> **Job item**: Gather every line in the data below that contains the string "ineficácia". Count a line only if the letter case matches.

Saved data entries

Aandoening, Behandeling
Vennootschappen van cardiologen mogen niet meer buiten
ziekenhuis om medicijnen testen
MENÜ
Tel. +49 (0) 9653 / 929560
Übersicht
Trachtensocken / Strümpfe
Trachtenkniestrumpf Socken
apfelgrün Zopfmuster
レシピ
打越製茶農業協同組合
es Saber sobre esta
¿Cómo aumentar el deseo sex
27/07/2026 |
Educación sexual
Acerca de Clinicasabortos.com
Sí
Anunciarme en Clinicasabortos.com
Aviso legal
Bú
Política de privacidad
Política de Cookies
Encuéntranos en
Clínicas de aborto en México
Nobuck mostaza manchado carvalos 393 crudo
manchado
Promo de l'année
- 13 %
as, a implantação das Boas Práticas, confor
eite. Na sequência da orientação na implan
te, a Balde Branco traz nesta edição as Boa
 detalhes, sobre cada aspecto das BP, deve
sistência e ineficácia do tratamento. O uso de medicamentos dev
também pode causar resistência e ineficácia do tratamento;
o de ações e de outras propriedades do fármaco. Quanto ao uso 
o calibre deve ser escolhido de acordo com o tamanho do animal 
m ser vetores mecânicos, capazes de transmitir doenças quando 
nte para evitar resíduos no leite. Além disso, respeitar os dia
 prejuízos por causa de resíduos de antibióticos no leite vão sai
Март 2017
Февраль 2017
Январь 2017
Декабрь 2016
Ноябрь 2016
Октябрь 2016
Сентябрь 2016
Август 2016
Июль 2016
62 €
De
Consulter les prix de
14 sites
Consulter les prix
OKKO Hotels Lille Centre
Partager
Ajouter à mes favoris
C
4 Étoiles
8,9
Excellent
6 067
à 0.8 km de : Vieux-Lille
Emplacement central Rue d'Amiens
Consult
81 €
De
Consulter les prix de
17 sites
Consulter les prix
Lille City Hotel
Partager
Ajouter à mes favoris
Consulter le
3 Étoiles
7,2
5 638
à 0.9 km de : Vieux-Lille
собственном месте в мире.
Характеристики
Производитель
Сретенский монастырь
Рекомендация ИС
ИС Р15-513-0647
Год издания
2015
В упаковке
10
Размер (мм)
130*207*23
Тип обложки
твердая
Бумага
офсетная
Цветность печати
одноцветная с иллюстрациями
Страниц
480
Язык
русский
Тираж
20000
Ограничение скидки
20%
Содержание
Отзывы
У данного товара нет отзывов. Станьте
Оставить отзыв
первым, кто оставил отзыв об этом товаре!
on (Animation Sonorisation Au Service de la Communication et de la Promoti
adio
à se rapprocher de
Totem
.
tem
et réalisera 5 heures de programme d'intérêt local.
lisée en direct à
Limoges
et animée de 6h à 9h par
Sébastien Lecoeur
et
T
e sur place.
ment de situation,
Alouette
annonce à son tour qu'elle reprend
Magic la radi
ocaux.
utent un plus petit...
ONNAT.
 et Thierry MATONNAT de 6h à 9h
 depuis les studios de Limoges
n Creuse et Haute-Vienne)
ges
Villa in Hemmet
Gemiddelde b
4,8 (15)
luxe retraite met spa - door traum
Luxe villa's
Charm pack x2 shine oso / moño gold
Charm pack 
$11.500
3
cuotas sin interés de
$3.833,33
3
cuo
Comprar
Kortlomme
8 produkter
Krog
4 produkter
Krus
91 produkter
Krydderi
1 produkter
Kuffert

> **Output below**:
sistência e ineficácia do tratamento. O uso de medicamentos dev
também pode causar resistência e ineficácia do tratamento;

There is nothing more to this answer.